Wer die Nietzsche-Biographie von Werner Ross liest, bekommt vielleicht Lust, selbst in Nietzsches Schubladen zu wühlen. Eine neue Ausgabe der Jugendschriften gibt jetzt dazu Gelegenheit. Sie enthält autobiographische Schriften, Bücherlisten, Schulaufsätze, Tagebücher des Studenten, frühe philologische Arbeiten, Gedichte und Notizen. Man findet hier die altklugen Selbststilisierungen des Vierzehnjährigen, der über das Schwimmen schreibt, er „erachte“ es nicht nur „für angenehm sondern auch in Gefahren sehr nützlich und für den Körper sehr stärkend und erfrischend. Es ist Jünglingen nicht genug zu empfehlen.“ Wenige Seiten später notiert er: „Die Schwimmprobe habe ich noch nicht gemacht; ich fürchte mich immer vor Blamage.“ Als er die Probe bestanden hat, tritt kurz Erleichterung ein, aber: „Gott behüte mich, daß mir bei der heutigen Schwimmfahrt nichts passiert.“ Man findet die rührenden Klagen eines einsamen Kindes, das von sich selbst behauptet, „in meinem jungen Leben schon sehr viel Trauer und Betrübniß gesehn“ zu haben – womit vor allem das frühe Sterben des Vaters an „Gehirnerweichung“ gemeint ist –, darüber ernst geworden und eben wegen dieses Ernstes von den Mitschülern geneckt worden zu sein. Man findet einen Tagebucheintrag, in dem dieses ernste und überangepaßte Kind sich schwere Sorgen darum macht, daß das Fehlverhalten seiner Klasse – ausgelassenes Lärmen und Trampeln – „als ein Zeichen von heftigen Oppositionsgeist in der Klasse“ ausgelegt werden könnte. Man findet ein Prosastück des Achtzehnjährigen („Euphorion Cap I.“), in dem postpubertäre Sexnöte zu einer Décadence-Phantasie ausgesponnen werden: „Mir gegenüber wohnt eine Nonne, die ich mitunter besuche, um mich an ihrer Sittsamkeit zu erfreuen. Sie ist mir genau bekannt, von Kopf bis zur Zehe, genauer als ich mir selber.“ Auch dies Fundstück ist eher rührend als empörend, wie es wohl gedacht war, zumal der dekadente Held „an der Rückenmarksdarre“ leidet und ihm bezeichnenderweise die „Hand zittert“.

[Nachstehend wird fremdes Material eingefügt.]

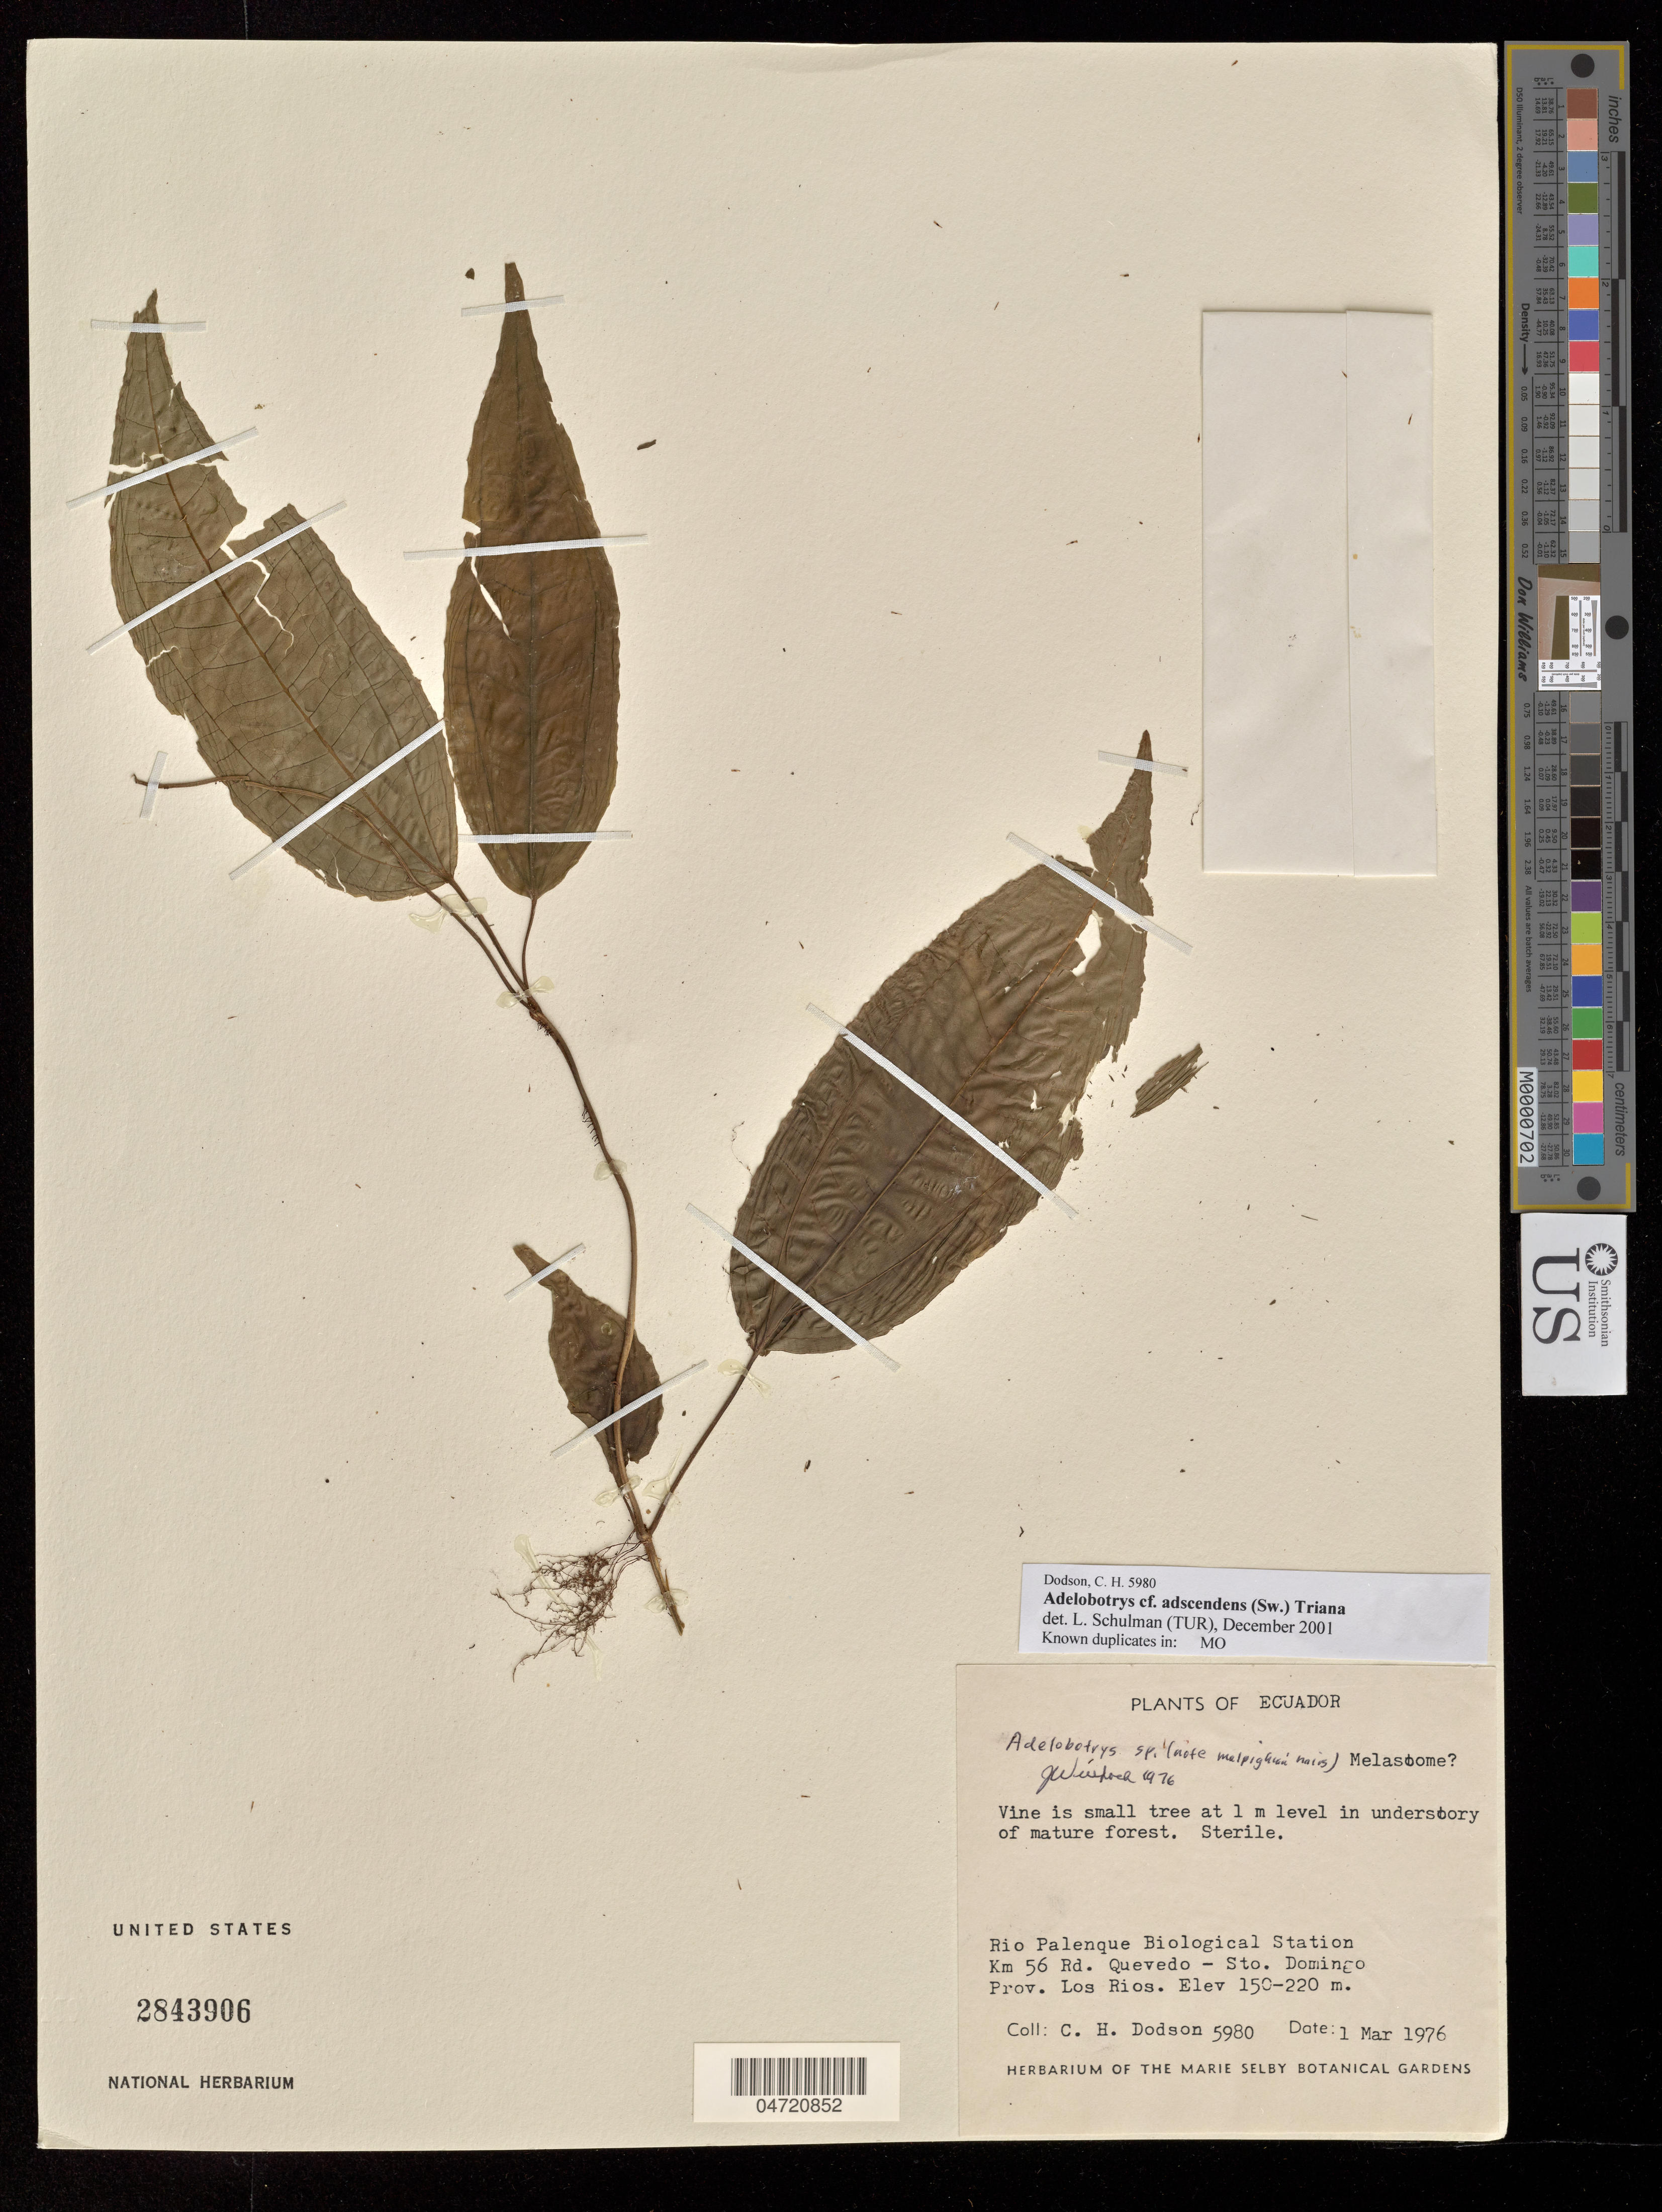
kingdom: Plantae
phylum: Tracheophyta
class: Magnoliopsida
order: Myrtales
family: Melastomataceae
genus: Adelobotrys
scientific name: Adelobotrys adscendens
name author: (Sw.) Triana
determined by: Schulman, Leif, (TUR), University of Turku (FINLAND)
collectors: C. H. Dodson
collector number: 5980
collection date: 1976-03-01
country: Ecuador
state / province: Tsáchilas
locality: Rio Palenque Botanical Station km 56 Rd. Quevedo - Sto. Domingo. Prov. Los Rios.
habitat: Level in understory of mature forest.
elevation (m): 150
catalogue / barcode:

Und dann stößt man auf die ersten Notizen, die den großen Zerstörer Nietzsche ahnen lassen, auf die Arbeitsmaximen eines hochbegabten jungen Philologen von 23 Jahren, der seine Wissenschaft schon satt hat: „Das Wiederkäuen muß aufhören. Vor allem aber bringe man das zügellos umschweifende Geschichtsunwesen in seine Grenzen. Die Menschheit hat mehr zu thun als Geschichte zu treiben.“ Damit beginnt die Revolte gegen den Würgegriff der Vergangenheit am Hals der Gegenwart, in deren Verlauf Nietzsche zu einem Philosophen der „Gegenkultur“ wurde, wie Gilles Deleuze 1973 schrieb.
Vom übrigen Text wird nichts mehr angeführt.